## Request
Give the records again from the line with "wires, and re-posts" to the line with "industry trends, our", putting "website" wherever "platform" appears and leaving everything else untouched.
(Extracted information)
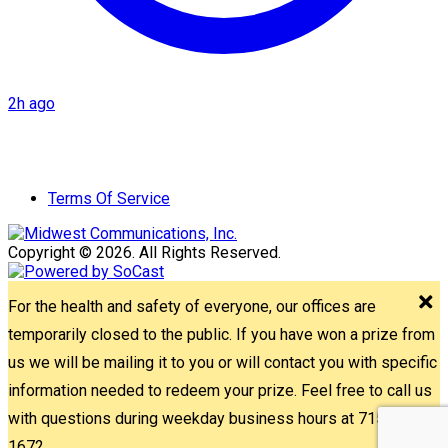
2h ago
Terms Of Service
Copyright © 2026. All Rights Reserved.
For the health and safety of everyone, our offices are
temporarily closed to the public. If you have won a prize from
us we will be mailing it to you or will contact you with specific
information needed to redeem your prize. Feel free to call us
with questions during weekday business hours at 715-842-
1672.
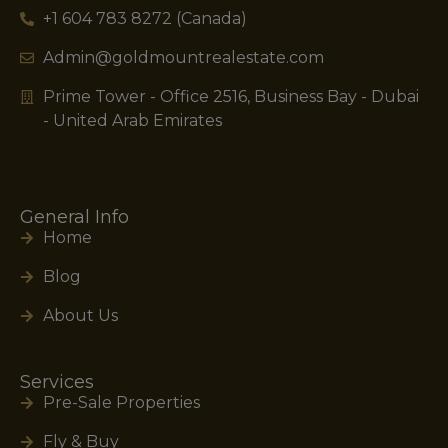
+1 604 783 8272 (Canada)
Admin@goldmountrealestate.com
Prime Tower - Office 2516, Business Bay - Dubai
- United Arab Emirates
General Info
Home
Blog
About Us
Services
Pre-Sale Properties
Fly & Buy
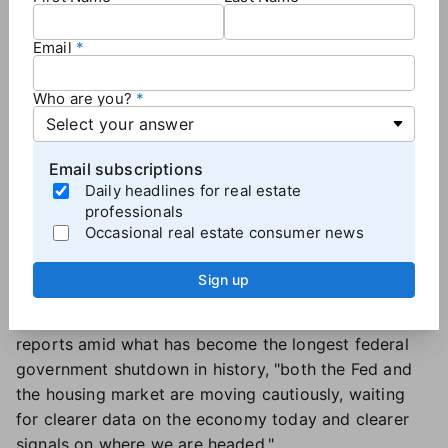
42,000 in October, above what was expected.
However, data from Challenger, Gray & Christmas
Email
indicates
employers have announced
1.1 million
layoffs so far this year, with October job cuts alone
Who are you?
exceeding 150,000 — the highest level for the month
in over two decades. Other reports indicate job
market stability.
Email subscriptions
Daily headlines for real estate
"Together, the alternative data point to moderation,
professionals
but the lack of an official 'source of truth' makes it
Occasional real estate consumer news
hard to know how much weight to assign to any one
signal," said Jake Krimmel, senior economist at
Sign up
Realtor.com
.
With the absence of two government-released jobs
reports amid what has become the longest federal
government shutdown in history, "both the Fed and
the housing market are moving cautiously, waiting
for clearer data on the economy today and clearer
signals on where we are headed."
(End Extracted information)
(Extracted information)
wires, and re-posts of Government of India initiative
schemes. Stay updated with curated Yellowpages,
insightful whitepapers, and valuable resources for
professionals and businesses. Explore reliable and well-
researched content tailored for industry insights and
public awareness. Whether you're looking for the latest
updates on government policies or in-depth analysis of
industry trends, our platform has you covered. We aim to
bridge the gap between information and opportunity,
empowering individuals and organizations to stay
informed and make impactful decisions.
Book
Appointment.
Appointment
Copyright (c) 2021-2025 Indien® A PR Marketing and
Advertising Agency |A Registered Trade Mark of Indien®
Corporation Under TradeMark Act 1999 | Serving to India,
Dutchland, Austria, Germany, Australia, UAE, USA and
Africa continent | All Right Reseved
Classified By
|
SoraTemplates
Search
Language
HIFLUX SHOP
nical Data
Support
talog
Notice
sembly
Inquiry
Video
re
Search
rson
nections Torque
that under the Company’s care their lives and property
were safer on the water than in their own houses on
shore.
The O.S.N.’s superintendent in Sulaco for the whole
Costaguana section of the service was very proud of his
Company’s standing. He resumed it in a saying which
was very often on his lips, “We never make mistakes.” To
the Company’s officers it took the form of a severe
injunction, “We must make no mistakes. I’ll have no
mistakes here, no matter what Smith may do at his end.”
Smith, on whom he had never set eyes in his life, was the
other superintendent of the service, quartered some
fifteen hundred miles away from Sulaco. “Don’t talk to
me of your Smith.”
(End Extracted information)
(Extracted information)
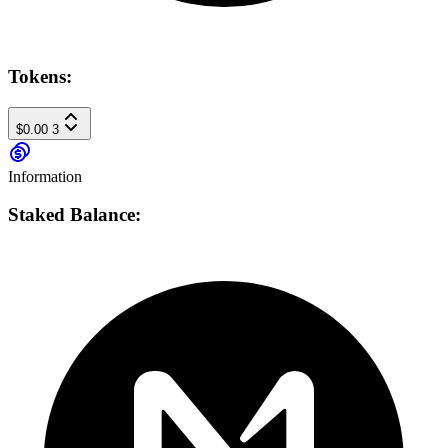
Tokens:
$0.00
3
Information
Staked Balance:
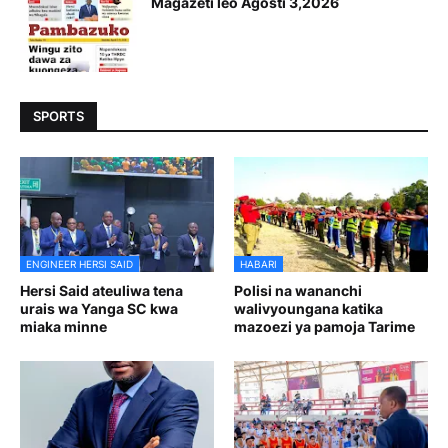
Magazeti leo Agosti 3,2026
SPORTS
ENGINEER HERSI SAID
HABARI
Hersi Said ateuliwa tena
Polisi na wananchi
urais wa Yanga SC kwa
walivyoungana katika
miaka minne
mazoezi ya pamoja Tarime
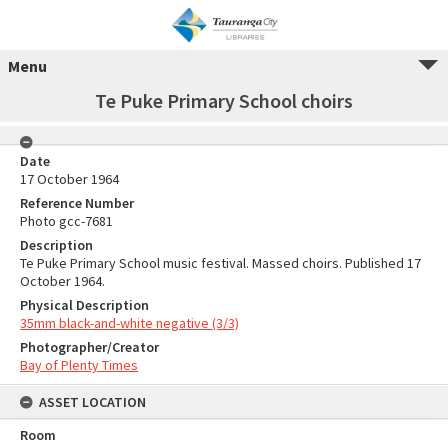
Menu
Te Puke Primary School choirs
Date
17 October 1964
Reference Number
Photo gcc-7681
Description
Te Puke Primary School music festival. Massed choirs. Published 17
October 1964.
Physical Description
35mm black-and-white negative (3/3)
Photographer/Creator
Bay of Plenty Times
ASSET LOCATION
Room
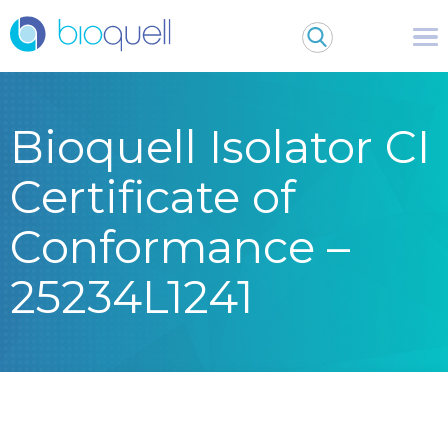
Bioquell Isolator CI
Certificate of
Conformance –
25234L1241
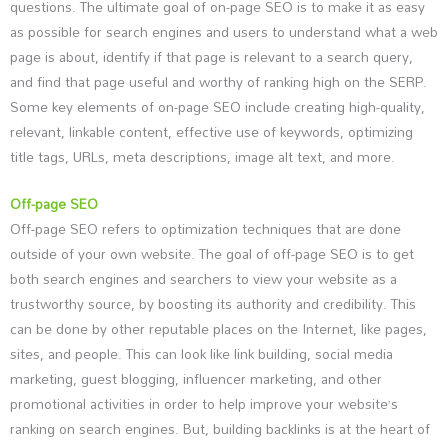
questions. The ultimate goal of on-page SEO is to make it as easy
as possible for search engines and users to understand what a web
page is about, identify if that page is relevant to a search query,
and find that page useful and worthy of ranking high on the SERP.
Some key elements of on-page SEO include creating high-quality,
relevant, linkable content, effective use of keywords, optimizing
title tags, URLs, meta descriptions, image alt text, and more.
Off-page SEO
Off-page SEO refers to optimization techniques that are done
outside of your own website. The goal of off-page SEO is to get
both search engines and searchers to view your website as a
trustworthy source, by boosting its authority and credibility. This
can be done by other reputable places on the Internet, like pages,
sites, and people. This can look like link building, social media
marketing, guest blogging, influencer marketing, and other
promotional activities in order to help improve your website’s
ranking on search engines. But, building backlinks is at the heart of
(End Extracted information)
## Completed exercise
wires, and re-posts of Government of India initiative
schemes. Stay updated with curated Yellowpages,
insightful whitepapers, and valuable resources for
professionals and businesses. Explore reliable and well-
researched content tailored for industry insights and
public awareness. Whether you're looking for the latest
updates on government policies or in-depth analysis of
industry trends, our website has you covered. We aim to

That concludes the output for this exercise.